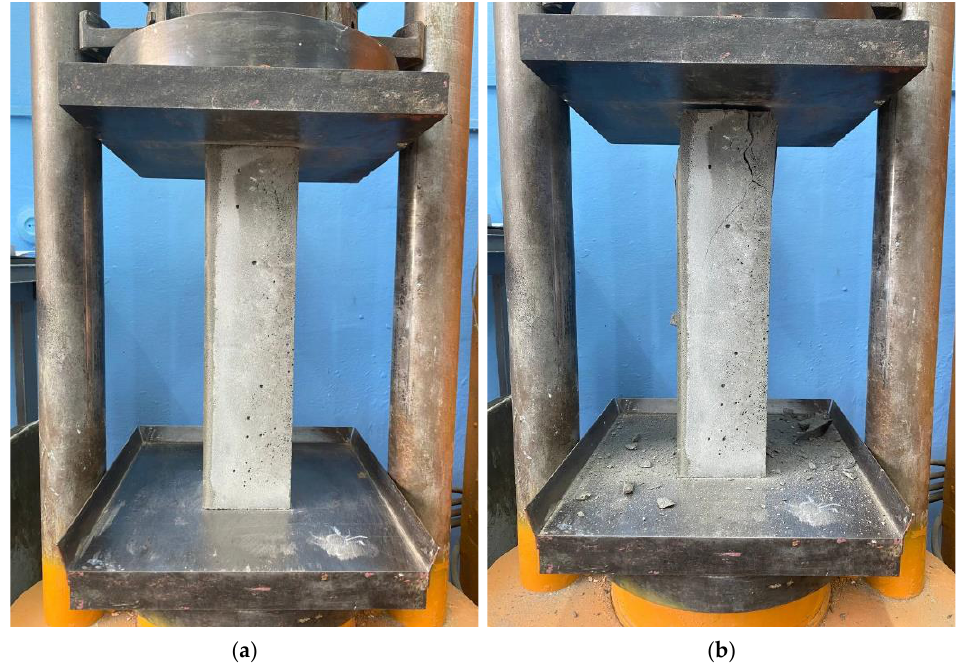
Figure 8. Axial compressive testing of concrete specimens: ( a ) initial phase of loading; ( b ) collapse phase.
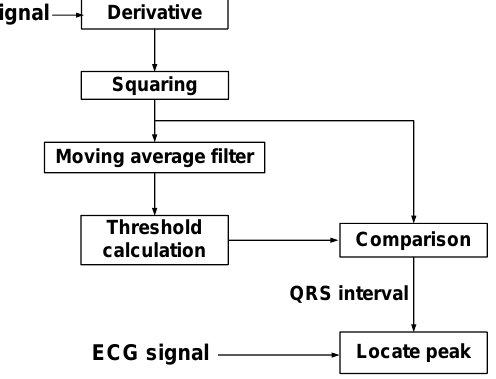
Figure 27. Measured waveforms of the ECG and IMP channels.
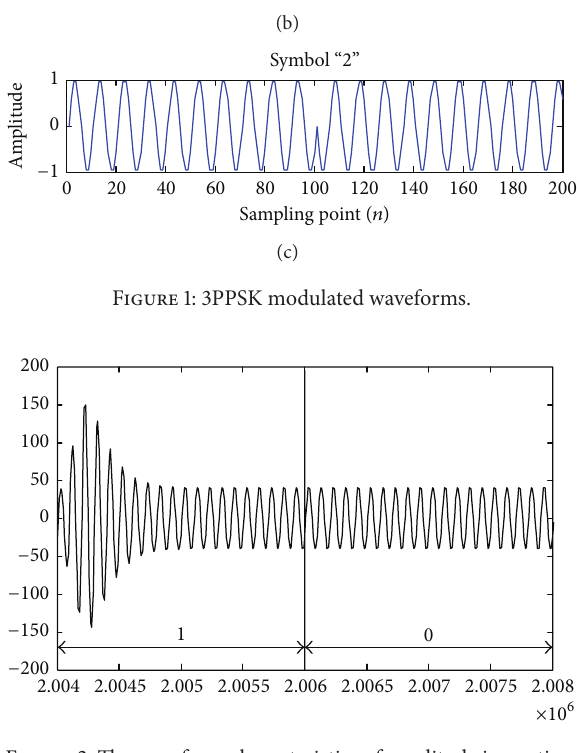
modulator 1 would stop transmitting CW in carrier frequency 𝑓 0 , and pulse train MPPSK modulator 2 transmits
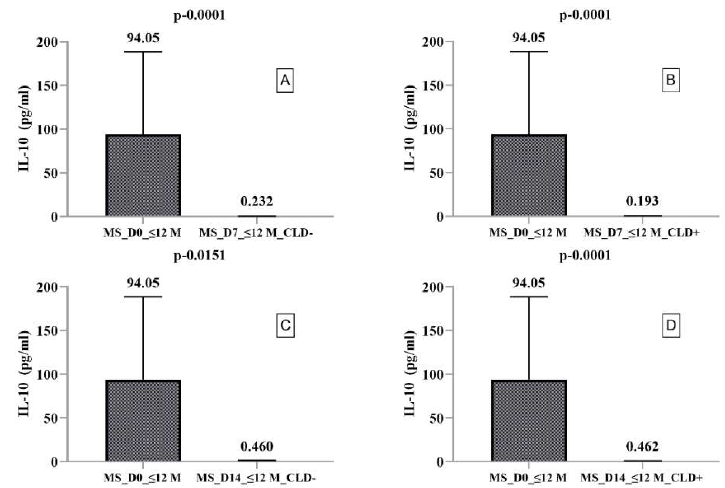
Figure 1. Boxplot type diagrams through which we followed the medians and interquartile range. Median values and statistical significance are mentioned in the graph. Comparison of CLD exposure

# # # #

> [BRIEF]:
Pull out each line of the listing that holds the string "Figure".

> [WRITTEN ANSWER]:
Figure 8. Axial compressive testing of concrete specimens: ( a ) initial phase of loading; ( b ) collapse phase.
Figure 27. Measured waveforms of the ECG and IMP channels.
Figure 1. Boxplot type diagrams through which we followed the medians and interquartile range. Median values and statistical significance are mentioned in the graph. Comparison of CLD exposure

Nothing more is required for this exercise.